Where health systems will focus innovation spend next

Becker's recently invited hospital and health system chief innovation officers to share their proudest innovations. Now, to look ahead, we asked them where they see hospitals and health systems focusing their projects and investments in the future.

Note: Their responses have been lightly edited for clarity.

Roy Rosin. Chief Innovation Officer of Penn Medicine (Philadelphia): My crystal ball is only occasionally dependable, but there are a few areas where I expect focus. One is clinician burden and experience, as having healthy, engaged clinicians remains essential and challenging. A second is access, as there continues to be a supply-demand mismatch and we'd like to serve and help more people who need care. New care models, automation, triage and process redesigns all show promise in this arena. Third would be performance against risk-bearing contracts given the opportunity to deliver high-value care and benefit from higher quality, more efficient care delivery. We're making progress against all three, revealing that these are addressable challenges and putting wind in the sails of further investment.

Thomas Graham, MD. Chief Innovation and Transformation Officer of Kettering (Ohio) Health: I have long argued that innovation is not esoteric — it's essential. However, now more than ever, health systems are investing in strategically aligned, creative advancements that can address their most pressing needs and unsolved problems. Inherently, this means those innovations that can deliver measurable impacts to operational metrics or the bottom line. This also should open the minds of leaders to collaborations, both with traditional and new partner co-innovators, as well as to more receptively listen to emerging companies with promise, despite the usual concerns of "too early, too risky."
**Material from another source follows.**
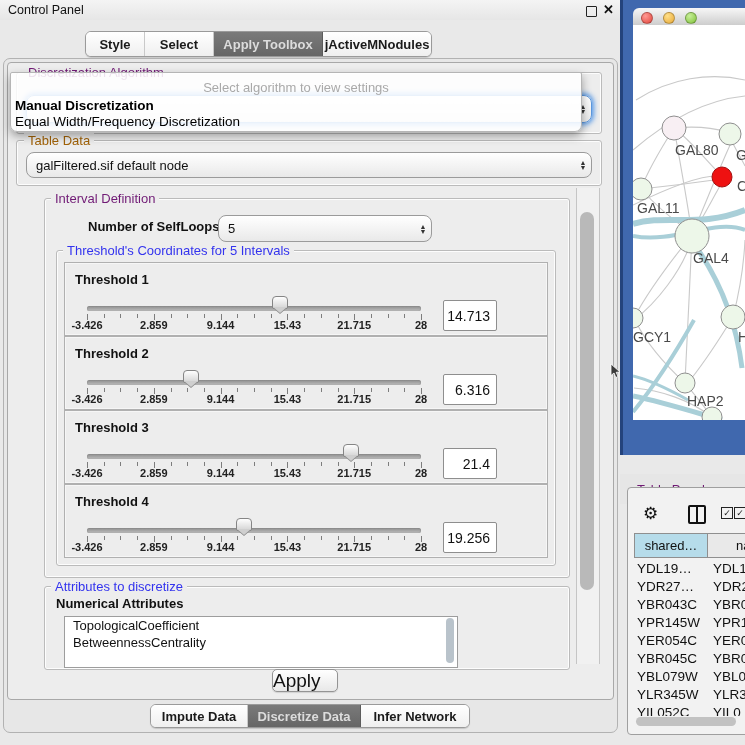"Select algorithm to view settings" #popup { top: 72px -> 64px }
Daniel Durand, MD. Chief Clinical Officer of LifeBridge Health (Baltimore): Health system innovation dollars in the immediate post-COVID era will flow primarily into two categories: "distributed care" investments aimed at supporting the coordination and delivery of care outside of the hospital, and "clinical workforce stabilization" efforts aimed at aggregating and more efficiently leveraging credentialed clinical staff across the full continuum of care.

Distributed care offerings are tech-enabled services that include point-of-care diagnostics, continuous and ambient remote patient monitoring, patient engagement apps, etc. These solutions collectively form the front end of the patient data funnel. The next layer of technology will involve artificial intelligence chatbots and other algorithms that will convert the resultant massive data streams into actionable information. Patient navigation centers, nurse triage lines, telehealth command centers and other hubs will then act on this information to both deliver timely care and guide patients through their customized healthcare journeys. The ever-expanding distributed care continuum will increasingly include the places in which patients spend most of their lives, such as the home.
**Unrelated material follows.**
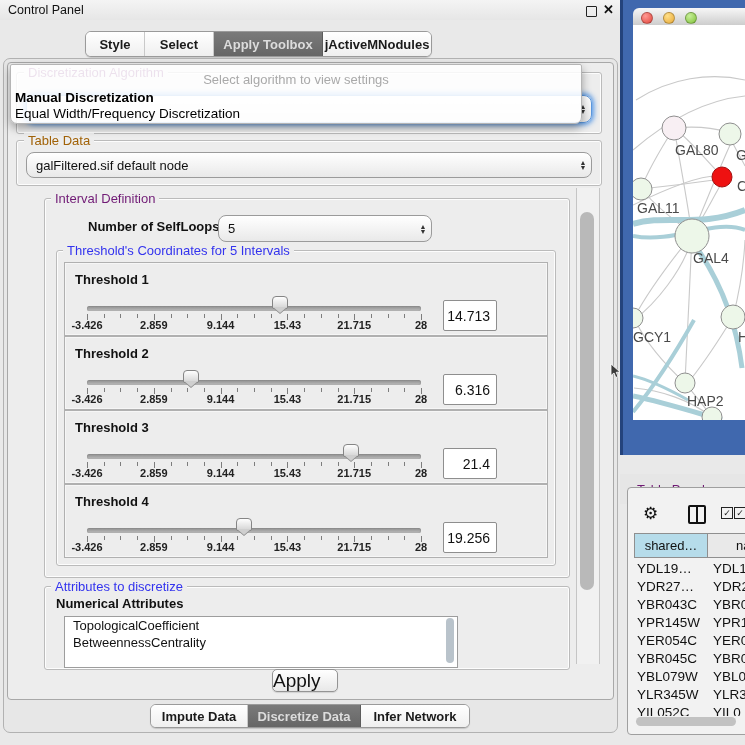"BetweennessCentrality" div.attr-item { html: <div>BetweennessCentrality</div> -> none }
By most estimates, the clinical workforce shortages currently plaguing the industry will continue to worsen significantly as baby boomers age and healthcare utilization skyrockets over the next two decades without any proportionate increase in the labor pool of credentialed providers. Simply stated, for the rest of our careers as health system leaders we will need to do more with less when it comes to labor of all kinds, but especially credentialed clinical labor, which is in acutely short supply and without which care cannot be delivered. We are already seeing this reality reflected in the fact that controlling nursing and physician labor costs has become the No. 1 priority of health system and hospital leadership across the nation over the past year. Across the industry, information systems budgets and capital purchases are being delayed or rethought in order to account for the growing cost burden of clinical salaries. But this is a Catch-22, because the only long-term solution to the clinical labor shortage is to make the right investments in telehealth and automation and to get them right as soon as possible.

Successful investments in this clinical workforce stabilization domain will have the following profile: 1) High net promoter score with the clinical staff who actually use them, making the staff more likely to choose and/or stay with a particular employer. 2) Proof that the solution positively enhances clinical productivity and leverages clinical staff across multiple venues so that fewer credentialed staff are needed. 3) Extremely lean cost structure, flexible payment models, and low administrative burden over the first fiscal year of implementation, so that health systems can prove out points one and two without compromising their existing staffing and capital budget.

Turnkey solutions that combine both licensed providers and technology to create revenue streams from sources other than health system budgets, and which present "full outsource" options for specific hard-to-staff clinical areas, will have particularly high appeal for the foreseeable future (think telepsychiatry, teleradiology, telepathology, etc.).